Les conflits d’usage se multiplient. Le réchauffement climatique et la pression démographique sur certaines régions, sur les villes, accentuent déjà ces conflits d’usage. Certains anticipent des « guerres de l’eau ». Les réflexions doivent être menées systématiquement et complètement, au-delà des conflits séculaires usages domestiques contre usages agricoles ou usages industriels par exemple : les réflexions doivent intégrer aussi le pourquoi et questionner, si besoin, les pratiques.
La tarification pour sa part est le levier le plus puissant pour régler les conflits d’usage et procède d’un choix politique majeur. Des expérimentations ont eu lieu, la plus emblématique en Afrique du Sud à la fin de l’apartheid pour privilégier le besoin domestique. Mais aussi certains partis pris sur les modèles techniques sont à remettre vigoureusement en cause.
Par exemple, encore aujourd’hui, des pertes de 20 % à 30 % sont considérées par certains gestionnaires de réseau comme acceptables, tandis qu’un réseau qui affiche des pertes de moins de 10 % est jugé comme performant ! Quelle industrie accepterait des pertes de ce niveau entre sa production et ses livraisons au consommateur ? C’est une question de ressources et de moyens (plus de moyens pour rechercher et réparer les fuites, plus vite, plus de renouvellement de réseau, mieux ciblé, plus de sécurisation du réseau pour éviter les fraudes) ; c’est une question d’investissement, mais aussi d’entretien des infrastructures – plutôt que d’en développer toujours de nouvelles.
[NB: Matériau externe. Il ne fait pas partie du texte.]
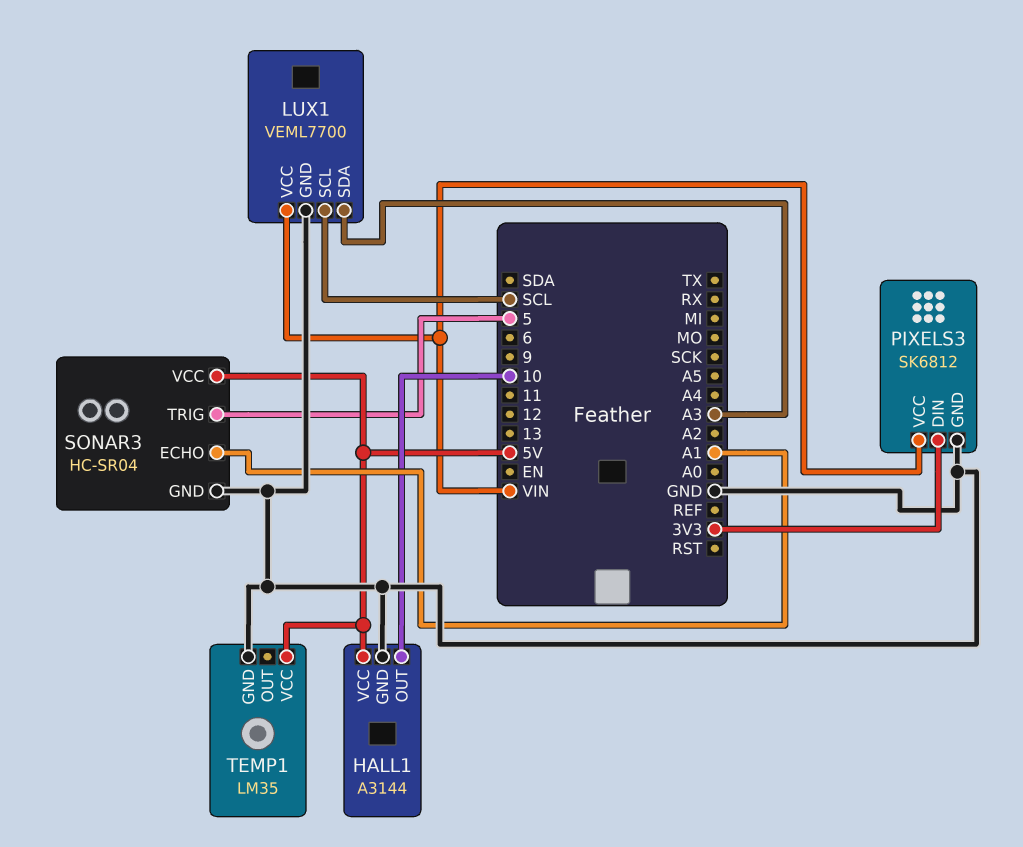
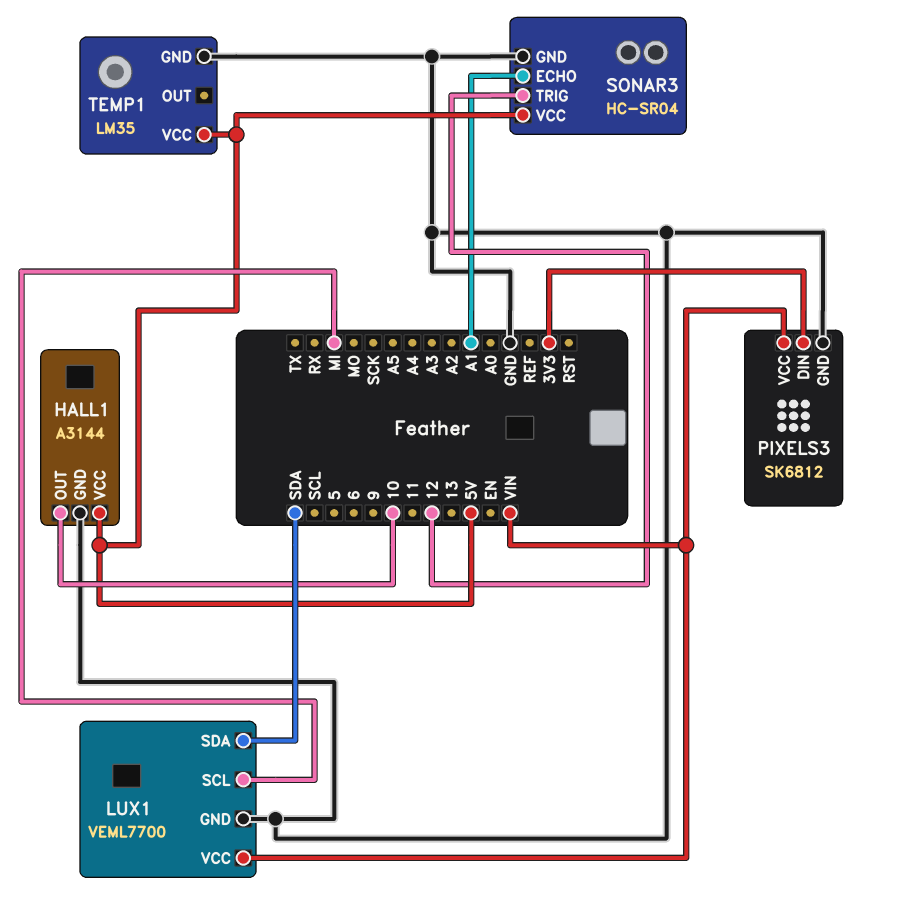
LUX1 pin SCL: SCL -> MI
LUX1 pin SDA: A3 -> SDA
SONAR3 pin TRIG: 5 -> 12

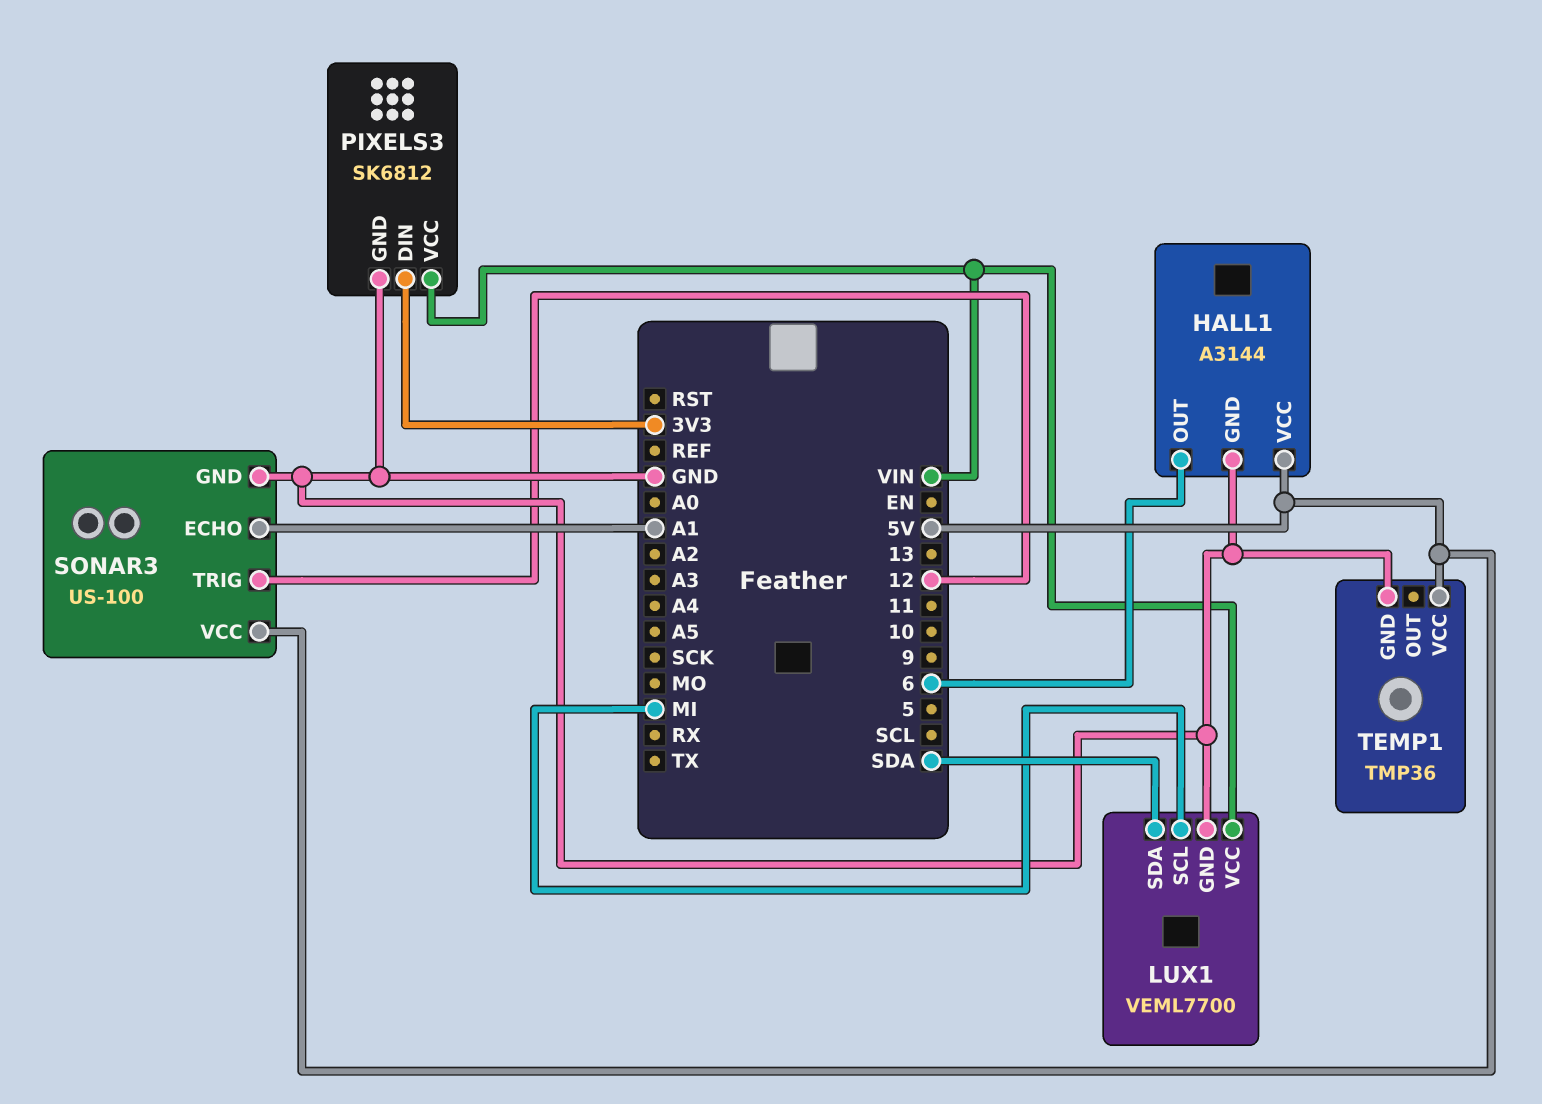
HALL1 pin OUT: 10 -> 6
SONAR3: HC-SR04 -> US-100
TEMP1: LM35 -> TMP36

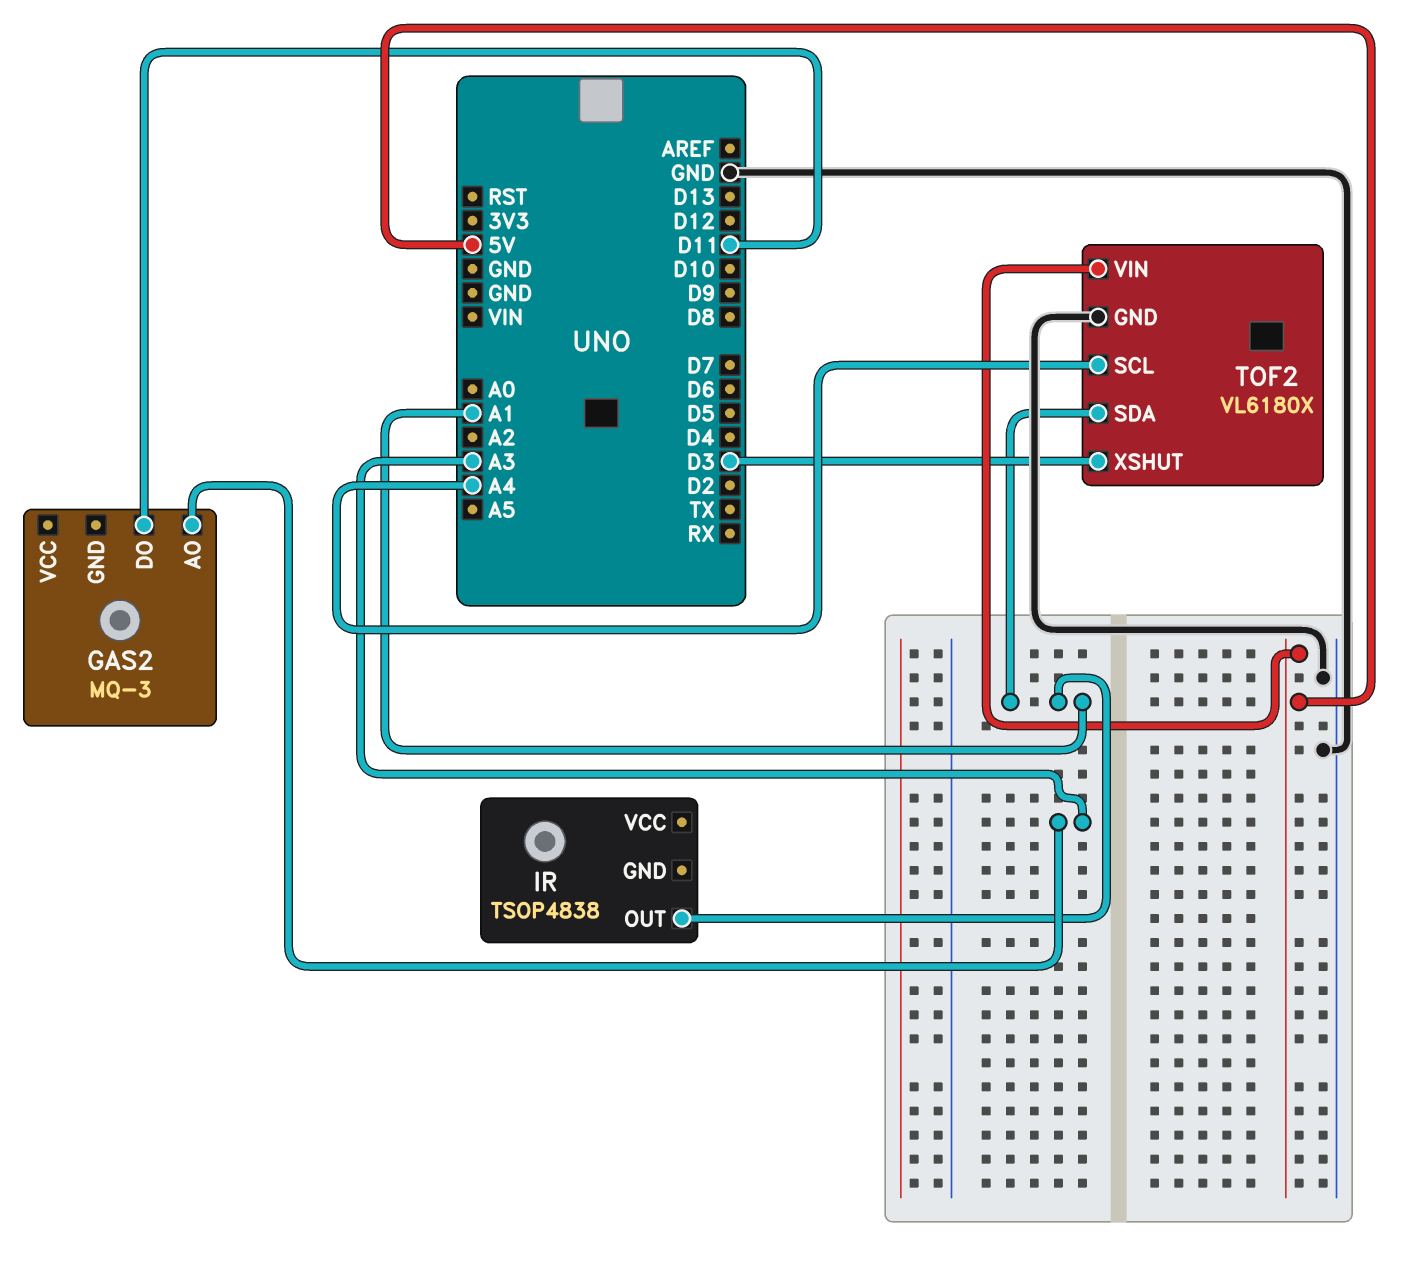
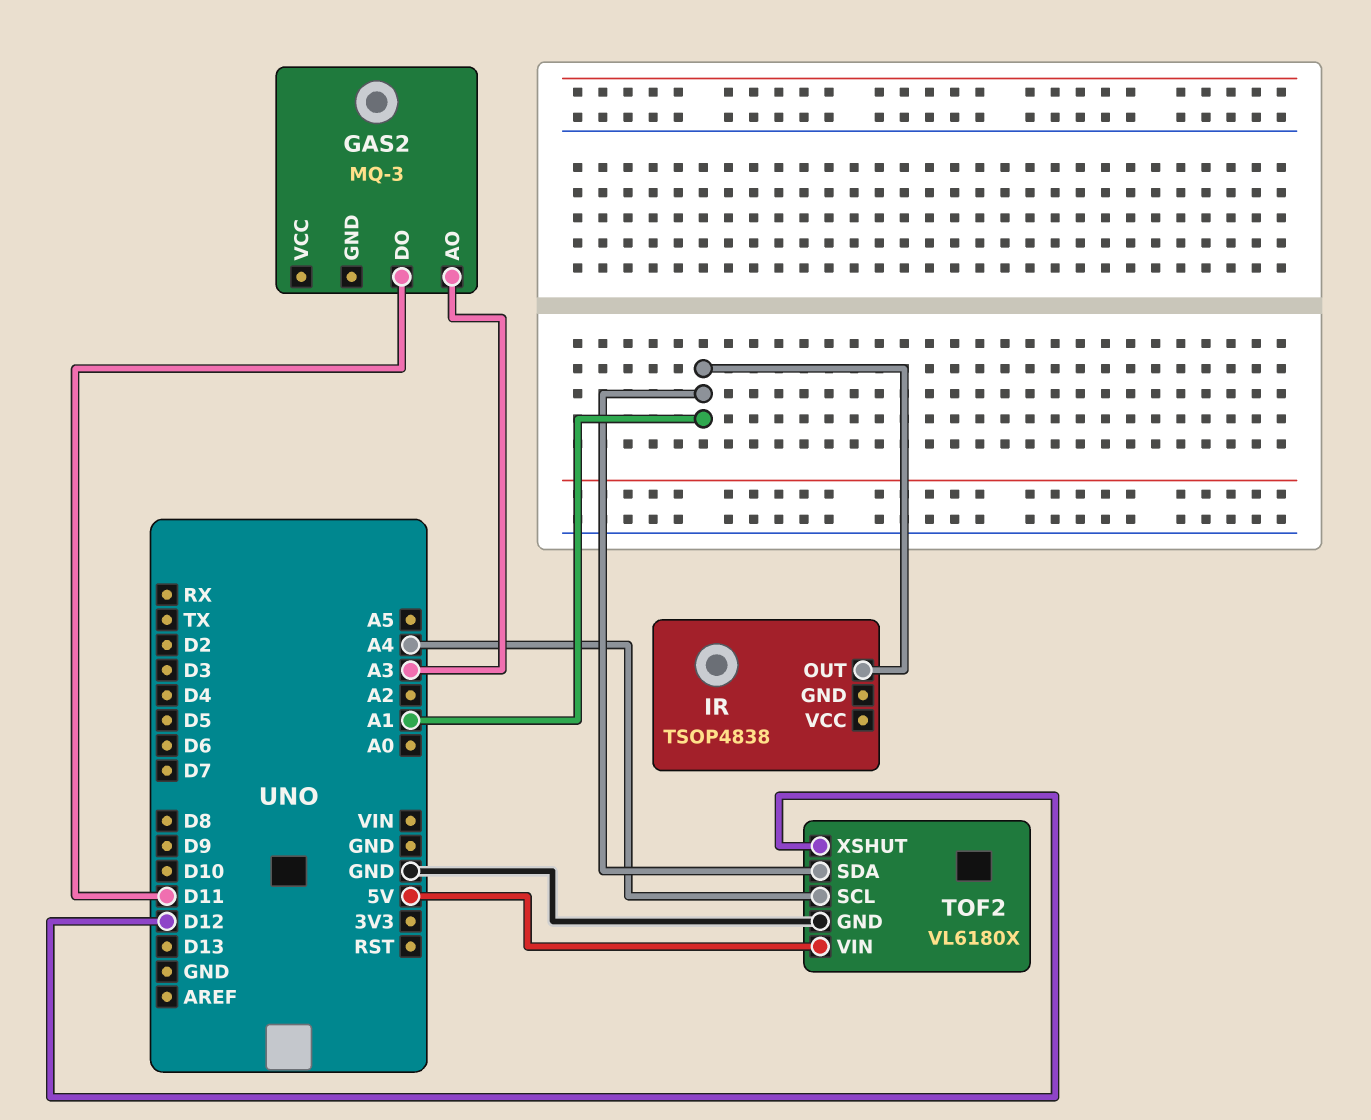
TOF2 pin XSHUT: D3 -> D12

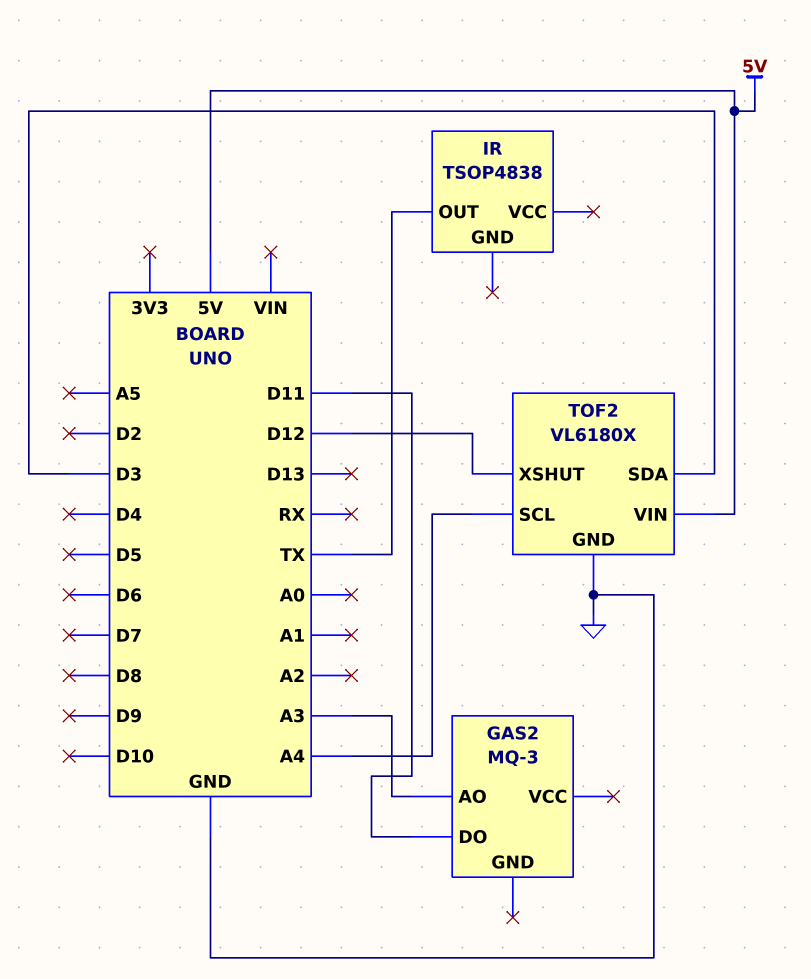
IR pin OUT: A1 -> TX
TOF2 pin SDA: A1 -> D3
Cela signifie aussi que le vrai « coût de l’eau » est largement supérieur au niveau que nous estimons depuis des décennies : là aussi, il convient de remettre en cause les hypothèses.
D’autres réflexions sur les modèles techniques doivent aussi être poussées : sur la réutilisation des eaux usées, y compris à vocation potable, sur des standards de qualités d’eau adaptés et différenciés selon les usages. Les modèles techniques des infrastructures peuvent eux aussi évoluer et -au cas par cas- des réflexions pourraient être engagées afin d’évaluer la pertinence des infrastructures différenciées en fonction des usages, et pour maintenir prioritaire l’usage domestique.
Ce n’est qu’au prix de ces changements de paradigme que sera atteint cet objectif de garantir l’accès de tous à des services d’alimentation en eau et d’assainissement gérés de façon durable, l’un des objectifs de développement durable pour lutter efficacement contre la pauvreté et tenter de bâtir un monde pacifique.
Ne nous y trompons pas : le monde a considérablement évolué ces deux dernières années et continuera inexorablement à évoluer sous l’effet des transformations en cours. Se remettre en question, changer maintenant de paradigme, c’est avec la transition écologique et les prises de conscience que celle-ci induit déjà que le développement de l’accès à l’eau trouvera un rebond indispensable.
(*) Président (Re)sources, ancien président Afrique du Medef et ancien président Afrique/Moyen Orient Veolia.
(**) Président de Services for Environment et membre de (Re)sources.